*Work to complete*
In the text on Dragon Copilot data access, which AI is trained and evaluated with the clinical notes that annotators write from encounter audio?

*Selected text*
The Dragon Copilot AI research team may leverage employee and subcontractor annotators to assist with data set creation used for model improvement, development, and evaluation. Annotators access data via Secure Admin Workstations and access is limited by appropriate role permissions which separate access between customer content (PHI or special category data) and end user identifiable information (EUII). Example use cases for which annotators may review data include, but are not limited to:

Transcription of audio: Annotators listen to the recordings and create a verbatim transcription of what has been said. This is used for the training and evaluation of our Automatic Speech Recognition (ASR) models. 
Scribing of audio into a clinical note: Annotators generate a clinical note based on the encounter's audio, transcript and medical specification guidelines created by the Clinical Integrity team. This is used for the training and evaluation of our Note Generation AI.
Evaluation of AI quality: Annotators assess the quality of an AI-generated medical note.
Deidentification: Annotators review audio, transcripts, and notes to manually annotate what constitutes market relevant protected health information (PHI) or special category data that are considered identifiable. 
Generation of orders: If there is a prescription discussed between a doctor and patient, the annotator would use that to generate an order with the information that order needs to have (ICD-10 code, RX code, dosage, etc.). This is used for the training and evaluation of our Order Generation AI.

Group three

Our engineering and research teams may need to access Microsoft Dragon Copilot services which contain Customer Data to ensure the reliable operation of the product. This access is crucial for diagnosing and resolving technical issues, optimizing system performance, and implementing necessary updates. Access requires Secure Admin Workstations, time-based approval, a ticket to justify the need for that access and appropriate role permissions which separate access between customer content (PHI or special category data) and EUII. This access is also geographically based to ensure compliance with local data privacy standards.

*Supplied records*

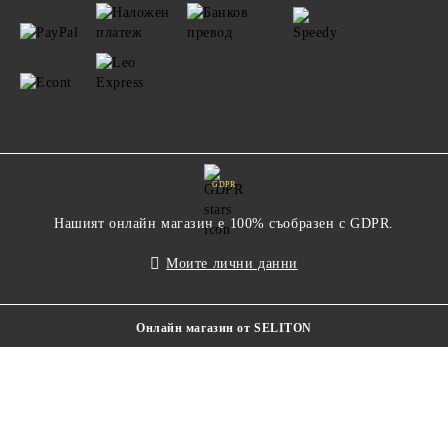
GDPR
Нашият онлайн магазин е 100% съобразен с GDPR.
Моите лични данни
Онлайн магазин от SELITON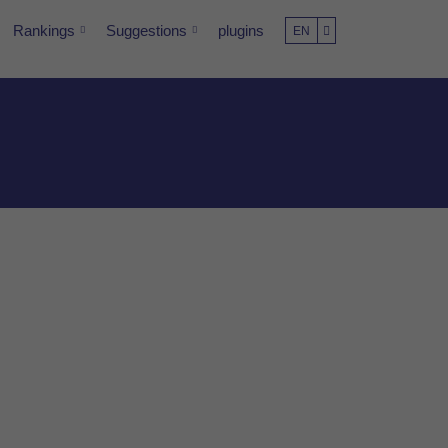
Rankings
Suggestions
plugins
EN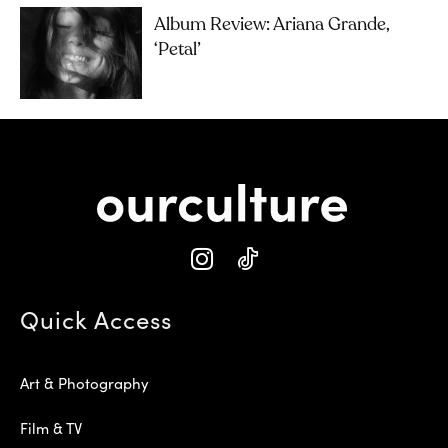
Album Review: Ariana Grande,
‘petal’
Quick Access
Art & Photography
Film & TV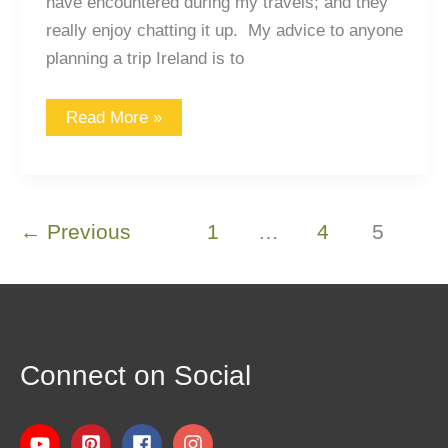
have encountered during my travels; and they
really enjoy chatting it up. My advice to anyone
planning a trip Ireland is to
Read More »
←
Previous
1
…
4
5
Connect on Social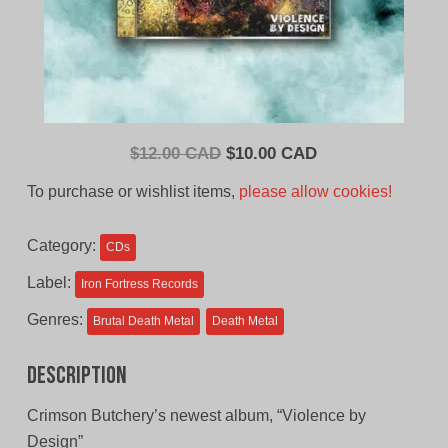
Original
Current
$
12.00 CAD
$
10.00 CAD
price
price
To purchase or wishlist items,
please allow cookies!
was:
is:
$12.00
$10.00
Category:
CDs
CAD.
CAD.
Label:
Iron Fortress Records
Genres:
Brutal Death Metal
Death Metal
Description
Crimson Butchery’s newest album, “Violence by
Design”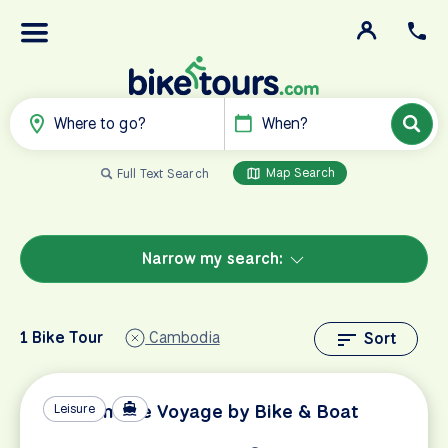
Where to go?
When?
Map Search
Full Text Search
Narrow my search:
1 Bike Tour
Cambodia
Sort
Vietnamese Voyage by Bike & Boat
Leisure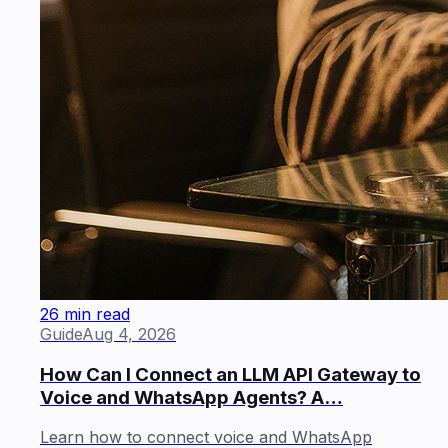
26 min read
Guide
Aug 4, 2026
How Can I Connect an LLM API Gateway to
Voice and WhatsApp Agents? A…
Learn how to connect voice and WhatsApp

*Solution*
The Note Generation AI.